The performing space was configured to act as several different spaces in one. Visually, the performance space becomes a screening room with the unveiling of a Stewart 16.5′ by 26’ video screen, which is set to show both wide screen and standard video formats. The Barco projector remote is programmed to select which format is to be used and then drapes mask off the excess areas of the screen. The video screen can be used as a set backdrop during video production.
The ETC lighting system was designed to handle the traditional theatrical instruments, intelligent moving light fixtures and all house lighting in the seating area. There is an initial inventory of ETC Source Four elipsoidals , PAR fixtures, High End Studio Spot and Studio Color fixtures with distribution to allow for expansion. The lighting is configured onto three Thomas moving trusses, one of which is onstage and two over the house seating. For performance, the lighting system is controlled by an ETC Expression II console and a Unison control system is incorporated to handle events and house lighting when an operator is not needed.
Audio in the room presented some interesting issues for Live. The audio system needed to accommodate both surround sound for movies and a live reinforcement system for performance. Two Yamaha DME digital audio processors were selected to control the multi-function audio system and to recall its performance parameters. There are three settings on the processors: lecture, movie, and performance. The lecture and movie settings require no operator. If a group wishes to view a movie, all they have to do is select the movie preset button in the audio booth. The Movie Preset is configured to let a host or MC use CD or cassette playback and two wireless microphones, if desired.
In Movie mode, audio from each of the three ElectroVoice Xi1123 main speakers, with assistance from three delay speaker mid house, reaches every seat in the house while surround is provided by six ElectroVoice EVID 6.2 speakers. A Lexicon MC12 surround sound processor was selected to decode the audio from DVD and VHS sources.
The Lecture preset mode allows for operation of a laptop from onstage or in the control booth. No operator is required for the control of two wireless microphones with CD and cassette playback available from the system.
The Performance preset mode utilizes separate high frequency components within the left right and center speaker clusters to reduce the coverage pattern of each cluster to sixty degrees for more accurate audio reproduction in performance. Control of the performance system is executed through a seventy-two channel Yamaha DM2000 digital audio console. The DM2000 controls the main audio system, the monitors and also has the capability to send a separate four channel mix to the video control room located in the main sanctuary.

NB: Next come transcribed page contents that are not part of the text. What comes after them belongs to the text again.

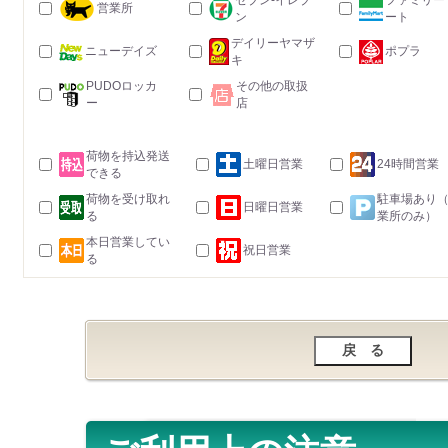
セブン-イレブ
ファミリー
営業所
ン
ート
デイリーヤマザ
ニューデイズ
ポプラ
キ
PUDOロッカ
その他の取扱
ー
店
荷物を持込発送
土曜日営業
24時間営業
できる
荷物を受け取れ
駐車場あり
日曜日営業
る
業所のみ）
本日営業してい
祝日営業
る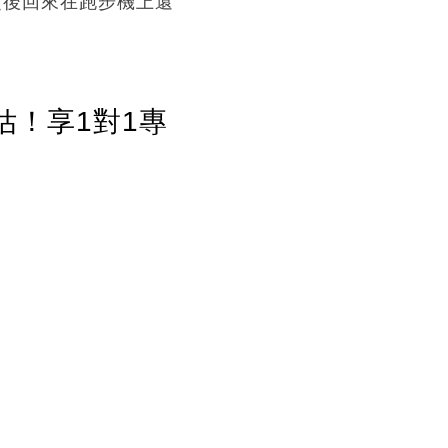
之後回來在跑步機上還
估！享1對1專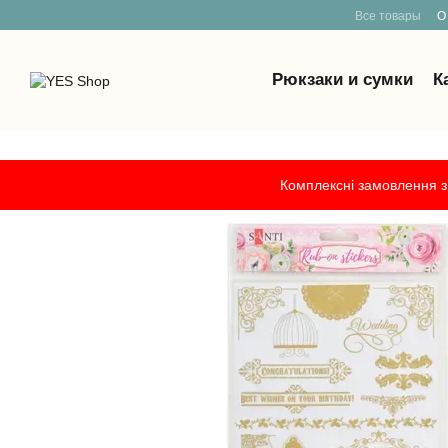
Все товары
О
Рюкзаки и сумки
К
Перейти к основному контенту
Комплексні замовлення з 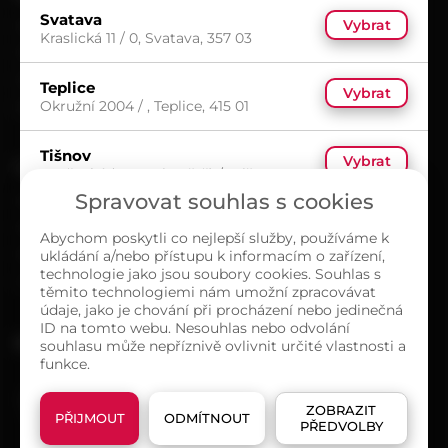
Svatava
Vybrat
Kariéra
Kraslická 11 / 0, Svatava, 357 03
Časté dotazy
Ochrana osobních údajů
Teplice
Vybrat
Okružní 2004 / , Teplice, 415 01
Zásady cookies (EU)
Tišnov
Vybrat
O NÁS
Brněnská (naproti poště) / , Tišnov,
666 01
Spravovat souhlas s cookies
Kontakty
Sortiment
Abychom poskytli co nejlepší služby, používáme k
Ústí nad Labem
Vybrat
ukládání a/nebo přístupu k informacím o zařízení,
Naše prodejny
Tovární 3416 / 42, Ústí nad Labem,
technologie jako jsou soubory cookies. Souhlas s
400 01
O společnosti
těmito technologiemi nám umožní zpracovávat
údaje, jako je chování při procházení nebo jedinečná
ID na tomto webu. Nesouhlas nebo odvolání
MAPA PRODEJEN
souhlasu může nepříznivě ovlivnit určité vlastnosti a
funkce.
ZOBRAZIT
PŘIJMOUT
ODMÍTNOUT
PŘEDVOLBY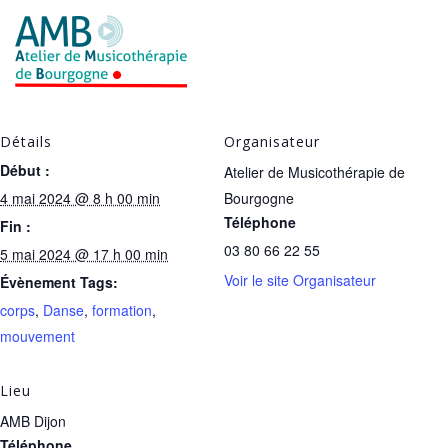
Détails
Organisateur
Début :
Atelier de Musicothérapie de
4 mai 2024 @ 8 h 00 min
Bourgogne
Téléphone
Fin :
03 80 66 22 55
5 mai 2024 @ 17 h 00 min
Voir le site Organisateur
Évènement Tags:
corps
,
Danse
,
formation
,
mouvement
Lieu
AMB Dijon
Téléphone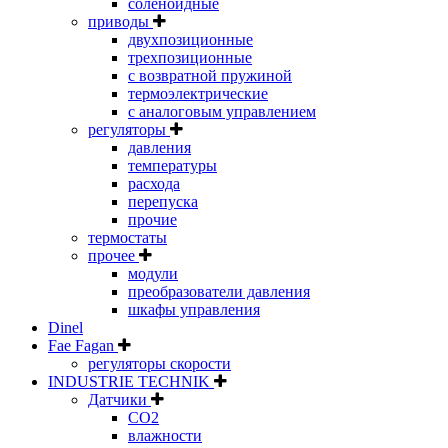
соленоидные
приводы
двухпозиционные
трехпозиционные
с возвратной пружиной
термоэлектрические
с аналоговым управлением
регуляторы
давления
температуры
расхода
перепуска
прочие
термостаты
прочее
модули
преобразователи давления
шкафы управления
Dinel
Fae Fagan
регуляторы скорости
INDUSTRIE TECHNIK
Датчики
CO2
влажности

The system installed at Cornerstone is the only facility in the area with this kind of state-of-the-art design and equipment. Training of the Cornerstone Staff was an important component of the project. The Cornerstone Technical Director Hall Williams and his staff have successfully operated the system for a number of events and the response has been very positive. The sound, lighting, and video systems have been interfaced into a user friendly and professional multi-functional space for the client. The Cornerstone Church Performing Arts Center represents a view of the house of worship performance space of the future.